→ Directive: How many lines below hold the string "cateo"? Report that number alone.

[Dataset entries]
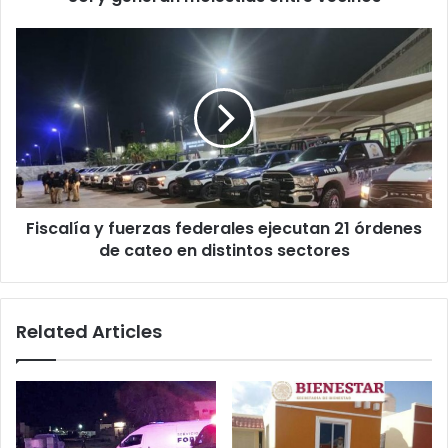
molestias
entre
Fiscalía
vecinos
y
fuerzas
federales
ejecutan
21
órdenes
de
cateo
Fiscalía y fuerzas federales ejecutan 21 órdenes
en
distintos
de cateo en distintos sectores
sectores
Related Articles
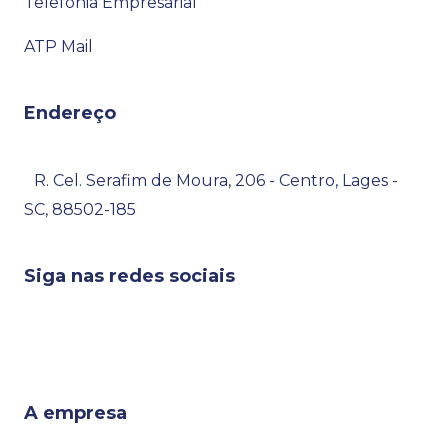
Telefonia Empresarial
ATP Mail
Endereço
R. Cel. Serafim de Moura, 206 - Centro, Lages -
SC, 88502-185
Siga nas redes sociais
A empresa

→ Solution: 2